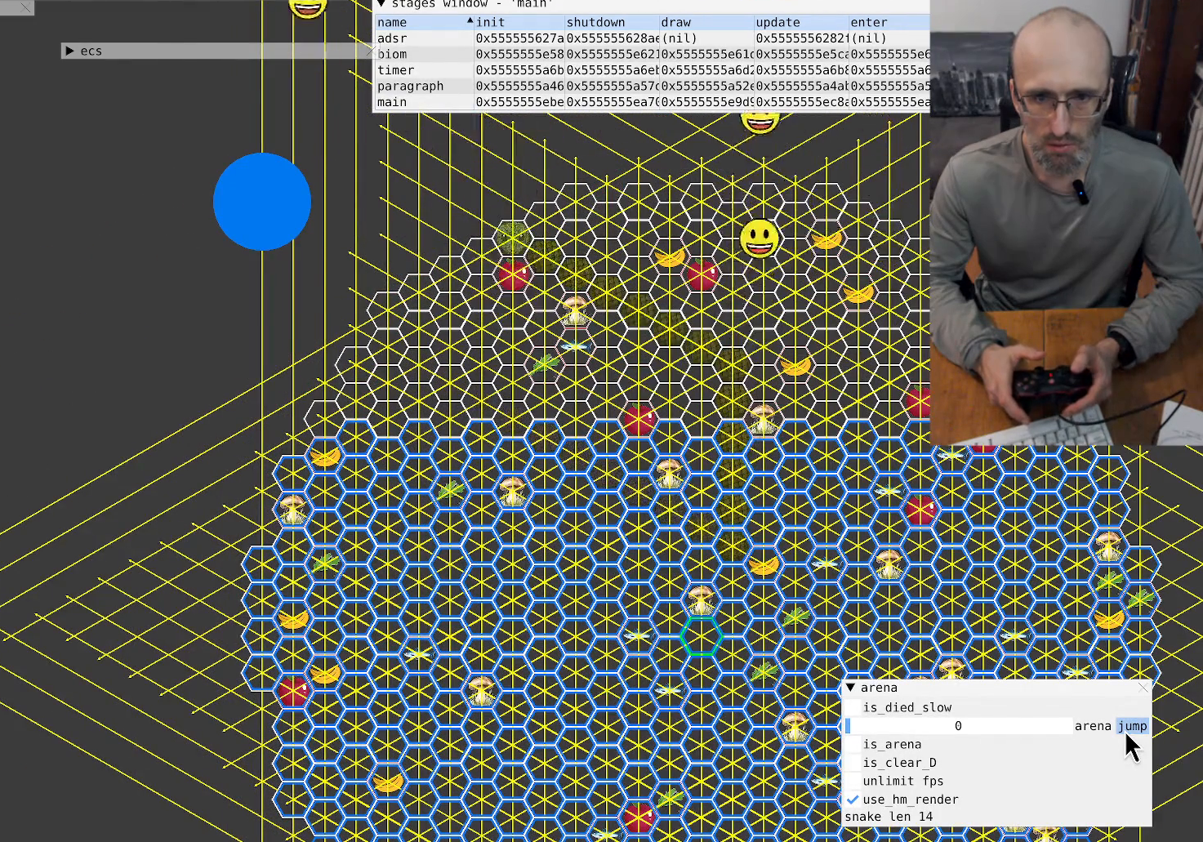
Gameplay with a controller (Xbox layout); each line is a JSON object with the inputs held at the frame after it. "events" lists button and stick changes between this image and that frame as [ms after this image, input, new state], when the widget could be followed in between. Not read: L3 R3.
{"buttons": [], "left_stick": "center", "right_stick": "center", "events": []}
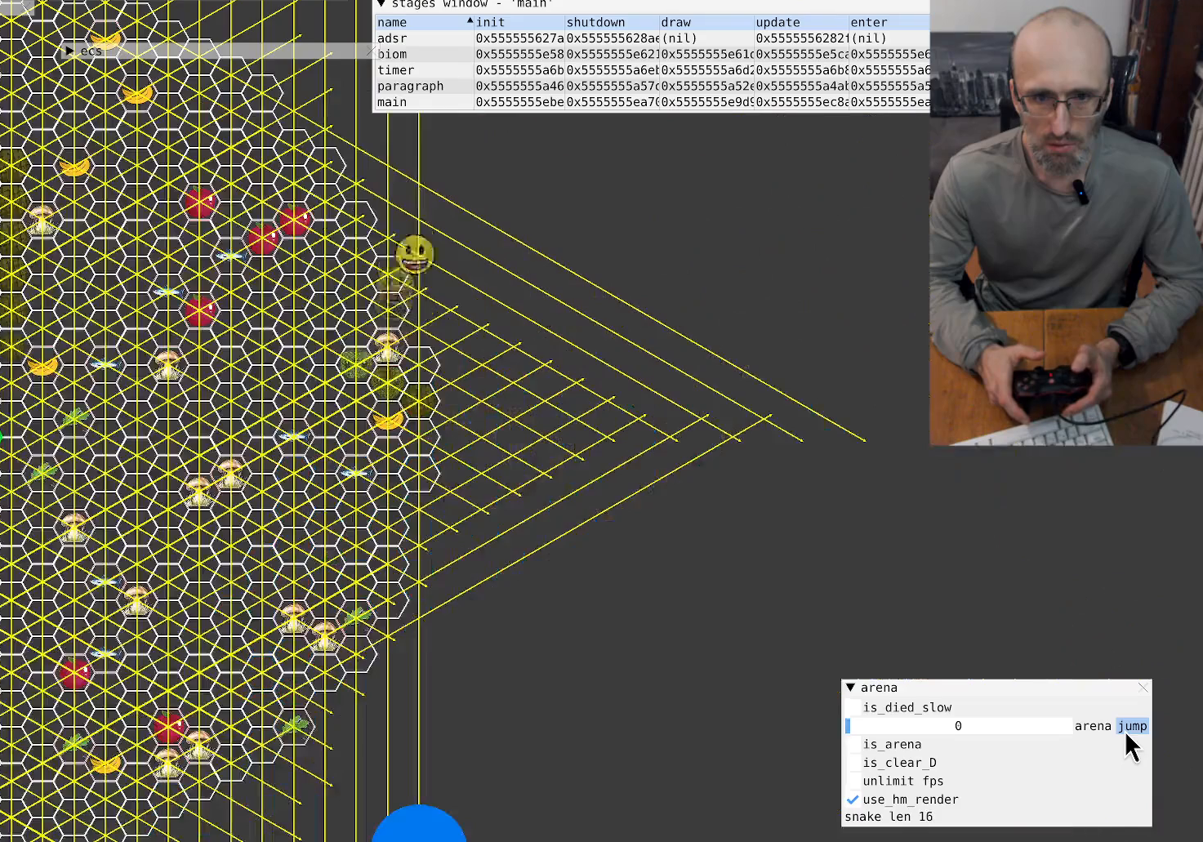
{"buttons": [], "left_stick": "center", "right_stick": "center", "events": []}
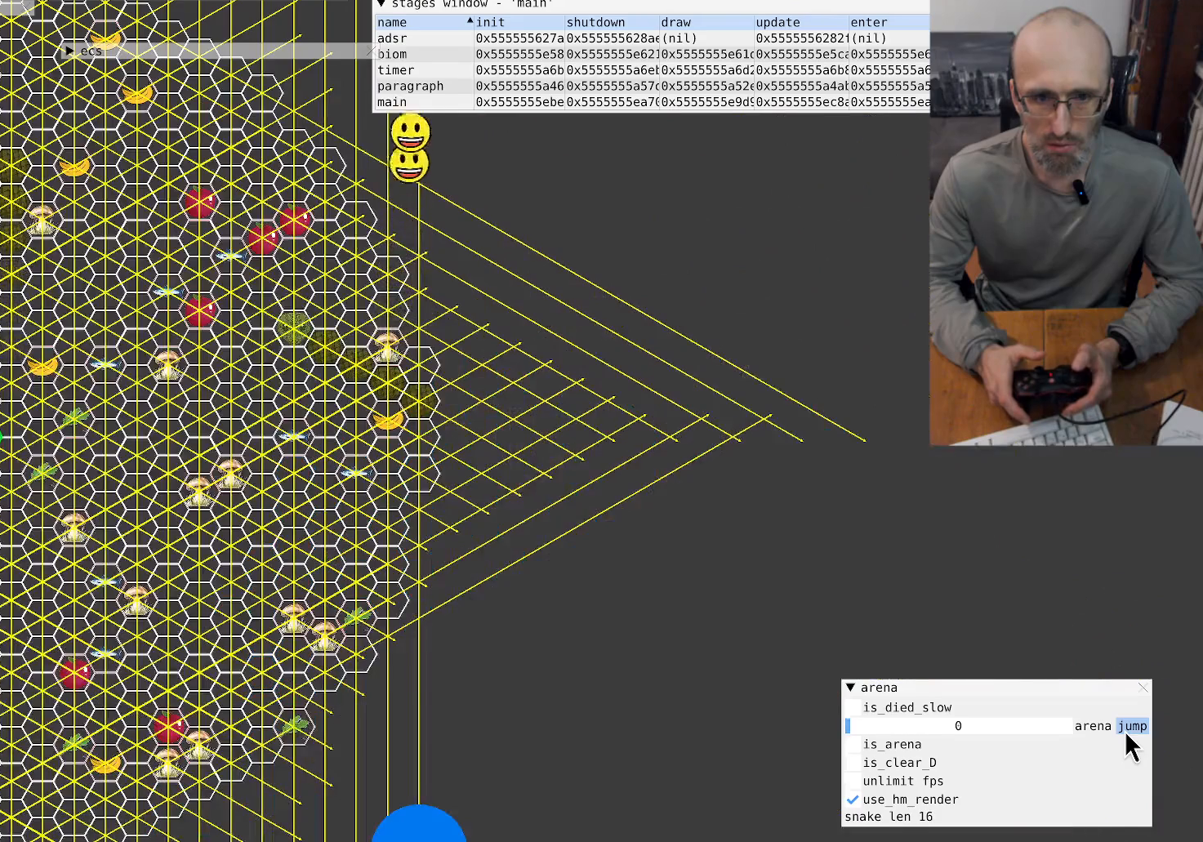
{"buttons": [], "left_stick": "left", "right_stick": "center", "events": [[233, "left_stick", "left"]]}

--*--

What is expected
Pictures are not part of the copy. Please reproduce the material word for word.

Answer space
Gameplay with a controller (Xbox layout); each line is a JSON object with the inputs held at the frame after it. "events" lists button and stick changes between this image and that frame as [ms after this image, input, new state], when the widget could be followed in between. Not read: L3 R3.
{"buttons": [], "left_stick": "center", "right_stick": "center", "events": []}
{"buttons": [], "left_stick": "center", "right_stick": "center", "events": []}
{"buttons": [], "left_stick": "left", "right_stick": "center", "events": [[233, "left_stick", "left"]]}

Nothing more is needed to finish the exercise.